EXCERPT PROVIDED →
==================================================

What happened
On April 14, 2022, an EMBRAER EMB-110P1, registration PT-OCW, was performing a passenger transport flight from Santa Rosa do Purus to Rio Branco, Brazil. The aircraft was carrying two crew members and eight passengers.
As the aircraft began its approach to Plácido de Castro Airport (SBRB), the "DOOR" warning light illuminated on the instrument panel. Upon realizing the door was unlatched, the co-pilot attempted to close and secure the door, but was unable to engage the latch due to the effects of relative wind. To mitigate the risk, the pilot in command performed a preventive shutdown of the left engine. The crew proceeded to complete the approach and landed the aircraft in a single-engine configuration. There were no injuries to the ten people on board, and the aircraft sustained no damage.
The investigation
CENIPA's investigation focused on why the door unlatched during the critical phase of flight. The investigation found that the aircraft's maintenance records, airworthiness certificates, and the crew's licenses and medical certificates were all valid. The aircraft was operating within weight and balance limits, and weather conditions were favorable.

==================================================

INPUT DATA →
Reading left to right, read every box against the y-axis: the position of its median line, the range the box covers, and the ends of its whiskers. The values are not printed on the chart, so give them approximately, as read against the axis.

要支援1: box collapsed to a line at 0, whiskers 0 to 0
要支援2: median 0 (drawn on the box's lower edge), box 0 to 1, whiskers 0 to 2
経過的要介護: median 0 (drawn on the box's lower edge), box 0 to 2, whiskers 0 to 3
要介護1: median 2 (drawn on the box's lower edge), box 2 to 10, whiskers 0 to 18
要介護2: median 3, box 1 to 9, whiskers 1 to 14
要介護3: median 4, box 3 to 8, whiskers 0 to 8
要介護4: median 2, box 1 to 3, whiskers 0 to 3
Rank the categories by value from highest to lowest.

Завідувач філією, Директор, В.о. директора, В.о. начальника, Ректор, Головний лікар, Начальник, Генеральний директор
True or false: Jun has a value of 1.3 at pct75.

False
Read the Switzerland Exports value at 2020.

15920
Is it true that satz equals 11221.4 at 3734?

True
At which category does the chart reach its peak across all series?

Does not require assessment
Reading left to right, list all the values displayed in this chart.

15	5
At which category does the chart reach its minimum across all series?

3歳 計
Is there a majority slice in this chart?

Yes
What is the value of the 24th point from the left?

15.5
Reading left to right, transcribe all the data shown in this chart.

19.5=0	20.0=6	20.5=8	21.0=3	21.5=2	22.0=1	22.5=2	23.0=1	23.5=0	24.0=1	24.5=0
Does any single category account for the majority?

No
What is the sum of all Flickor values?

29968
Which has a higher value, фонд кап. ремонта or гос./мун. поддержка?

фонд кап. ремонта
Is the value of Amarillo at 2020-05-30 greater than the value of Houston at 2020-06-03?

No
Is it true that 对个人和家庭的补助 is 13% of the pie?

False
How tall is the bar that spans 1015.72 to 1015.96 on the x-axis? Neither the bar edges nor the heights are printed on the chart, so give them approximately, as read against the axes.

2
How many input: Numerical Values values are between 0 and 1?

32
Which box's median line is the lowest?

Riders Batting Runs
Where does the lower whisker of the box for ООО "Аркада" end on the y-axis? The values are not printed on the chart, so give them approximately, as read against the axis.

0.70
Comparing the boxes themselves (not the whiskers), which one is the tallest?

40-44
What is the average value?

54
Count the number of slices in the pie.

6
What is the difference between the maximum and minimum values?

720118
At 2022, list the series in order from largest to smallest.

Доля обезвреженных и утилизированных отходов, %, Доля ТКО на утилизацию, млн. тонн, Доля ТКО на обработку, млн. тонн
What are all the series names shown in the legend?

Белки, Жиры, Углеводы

==================================================

Continue the report on the EMB-110 door warning during approach to Plácido de Castro Airport, starting after its last sentence.

Investigators identified a latent condition involving a portable cooler containing water, which was placed in the forward section of the cabin near the main door to allow passengers easy access. Because there was no flight attendant on board, passengers frequently moved to this area during the flight. The investigation concluded that a passenger likely inadvertently operated the door unlatching lever while accessing the cooler. Additionally, the investigation noted that the co-pilot's attempt to manually hold the door closed during the landing phase was not a procedure outlined in the aircraft's flight manual and violated regulations regarding crew duties during critical phases of flight.
Findings
- The primary cause of the incident was the inadvertent unlatching of the main door by a passenger.
- A latent hazard existed due to the placement of a water cooler near the door mechanism, which facilitated accidental activation of the latch.
- Management oversight contributed to the failure to identify and mitigate this operational risk within the operator's Safety Management System (SMS).